[[ RECORDS TO USE open ]]
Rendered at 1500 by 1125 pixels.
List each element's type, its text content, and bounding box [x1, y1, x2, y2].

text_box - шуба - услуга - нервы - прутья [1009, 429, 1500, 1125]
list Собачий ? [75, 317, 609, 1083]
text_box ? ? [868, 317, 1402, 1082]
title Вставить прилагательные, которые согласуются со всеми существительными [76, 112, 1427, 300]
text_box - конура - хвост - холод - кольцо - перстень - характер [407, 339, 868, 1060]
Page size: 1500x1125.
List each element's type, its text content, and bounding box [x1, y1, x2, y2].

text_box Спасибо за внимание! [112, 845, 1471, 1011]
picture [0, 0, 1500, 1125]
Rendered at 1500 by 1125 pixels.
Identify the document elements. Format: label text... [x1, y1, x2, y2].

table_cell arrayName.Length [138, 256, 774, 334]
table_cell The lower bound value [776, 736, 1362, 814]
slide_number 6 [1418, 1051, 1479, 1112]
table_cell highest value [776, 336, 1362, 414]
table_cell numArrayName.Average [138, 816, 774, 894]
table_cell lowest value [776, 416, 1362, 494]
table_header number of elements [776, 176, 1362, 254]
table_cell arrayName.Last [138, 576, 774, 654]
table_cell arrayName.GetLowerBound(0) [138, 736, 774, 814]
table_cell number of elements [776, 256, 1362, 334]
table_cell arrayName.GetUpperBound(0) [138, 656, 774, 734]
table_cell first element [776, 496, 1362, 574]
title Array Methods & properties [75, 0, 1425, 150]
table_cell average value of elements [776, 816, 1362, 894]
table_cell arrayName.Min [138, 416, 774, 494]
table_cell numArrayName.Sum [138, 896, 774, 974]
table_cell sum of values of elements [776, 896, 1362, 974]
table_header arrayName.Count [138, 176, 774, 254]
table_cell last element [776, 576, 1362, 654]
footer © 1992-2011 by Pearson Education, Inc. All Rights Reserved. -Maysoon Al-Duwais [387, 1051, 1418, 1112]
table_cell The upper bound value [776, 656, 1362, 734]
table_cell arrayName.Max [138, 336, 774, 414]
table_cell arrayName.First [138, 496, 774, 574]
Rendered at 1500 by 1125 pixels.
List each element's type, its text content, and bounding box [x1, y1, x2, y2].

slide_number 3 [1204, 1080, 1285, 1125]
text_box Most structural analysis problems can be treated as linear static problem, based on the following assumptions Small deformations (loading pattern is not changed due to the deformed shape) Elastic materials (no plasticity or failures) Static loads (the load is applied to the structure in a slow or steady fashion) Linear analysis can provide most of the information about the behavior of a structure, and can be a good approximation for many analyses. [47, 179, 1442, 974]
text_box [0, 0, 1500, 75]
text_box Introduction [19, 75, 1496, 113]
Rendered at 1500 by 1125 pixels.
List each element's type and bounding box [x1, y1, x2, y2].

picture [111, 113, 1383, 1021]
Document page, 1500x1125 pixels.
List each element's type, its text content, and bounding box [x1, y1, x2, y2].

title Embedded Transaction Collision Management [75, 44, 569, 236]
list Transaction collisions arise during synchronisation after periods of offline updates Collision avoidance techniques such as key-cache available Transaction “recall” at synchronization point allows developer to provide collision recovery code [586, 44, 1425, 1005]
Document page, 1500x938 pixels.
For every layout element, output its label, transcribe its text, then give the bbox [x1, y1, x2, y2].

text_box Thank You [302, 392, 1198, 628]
[[ RECORDS TO USE closed ]]
*ACTIVITY:* The records above should be returned exactly.

*SOLVED EXERCISE:*
Rendered at 1500 by 1125 pixels.
List each element's type, its text content, and bounding box [x1, y1, x2, y2].

text_box - шуба - услуга - нервы - прутья [1009, 429, 1500, 1125]
list Собачий ? [75, 317, 609, 1083]
text_box ? ? [868, 317, 1402, 1082]
title Вставить прилагательные, которые согласуются со всеми существительными [76, 112, 1427, 300]
text_box - конура - хвост - холод - кольцо - перстень - характер [407, 339, 868, 1060]
Page size: 1500x1125.
List each element's type, its text content, and bounding box [x1, y1, x2, y2].

text_box Спасибо за внимание! [112, 845, 1471, 1011]
picture [0, 0, 1500, 1125]
Rendered at 1500 by 1125 pixels.
Identify the document elements. Format: label text... [x1, y1, x2, y2].

table_cell arrayName.Length [138, 256, 774, 334]
table_cell The lower bound value [776, 736, 1362, 814]
slide_number 6 [1418, 1051, 1479, 1112]
table_cell highest value [776, 336, 1362, 414]
table_cell numArrayName.Average [138, 816, 774, 894]
table_cell lowest value [776, 416, 1362, 494]
table_header number of elements [776, 176, 1362, 254]
table_cell arrayName.Last [138, 576, 774, 654]
table_cell arrayName.GetLowerBound(0) [138, 736, 774, 814]
table_cell number of elements [776, 256, 1362, 334]
table_cell arrayName.GetUpperBound(0) [138, 656, 774, 734]
table_cell first element [776, 496, 1362, 574]
title Array Methods & properties [75, 0, 1425, 150]
table_cell average value of elements [776, 816, 1362, 894]
table_cell arrayName.Min [138, 416, 774, 494]
table_cell numArrayName.Sum [138, 896, 774, 974]
table_cell sum of values of elements [776, 896, 1362, 974]
table_header arrayName.Count [138, 176, 774, 254]
table_cell last element [776, 576, 1362, 654]
footer © 1992-2011 by Pearson Education, Inc. All Rights Reserved. -Maysoon Al-Duwais [387, 1051, 1418, 1112]
table_cell The upper bound value [776, 656, 1362, 734]
table_cell arrayName.Max [138, 336, 774, 414]
table_cell arrayName.First [138, 496, 774, 574]
Rendered at 1500 by 1125 pixels.
List each element's type, its text content, and bounding box [x1, y1, x2, y2].

slide_number 3 [1204, 1080, 1285, 1125]
text_box Most structural analysis problems can be treated as linear static problem, based on the following assumptions Small deformations (loading pattern is not changed due to the deformed shape) Elastic materials (no plasticity or failures) Static loads (the load is applied to the structure in a slow or steady fashion) Linear analysis can provide most of the information about the behavior of a structure, and can be a good approximation for many analyses. [47, 179, 1442, 974]
text_box [0, 0, 1500, 75]
text_box Introduction [19, 75, 1496, 113]
Rendered at 1500 by 1125 pixels.
List each element's type and bounding box [x1, y1, x2, y2].

picture [111, 113, 1383, 1021]
Document page, 1500x1125 pixels.
List each element's type, its text content, and bounding box [x1, y1, x2, y2].

title Embedded Transaction Collision Management [75, 44, 569, 236]
list Transaction collisions arise during synchronisation after periods of offline updates Collision avoidance techniques such as key-cache available Transaction “recall” at synchronization point allows developer to provide collision recovery code [586, 44, 1425, 1005]
Document page, 1500x938 pixels.
For every layout element, output its label, transcribe its text, then give the bbox [x1, y1, x2, y2].

text_box Thank You [302, 392, 1198, 628]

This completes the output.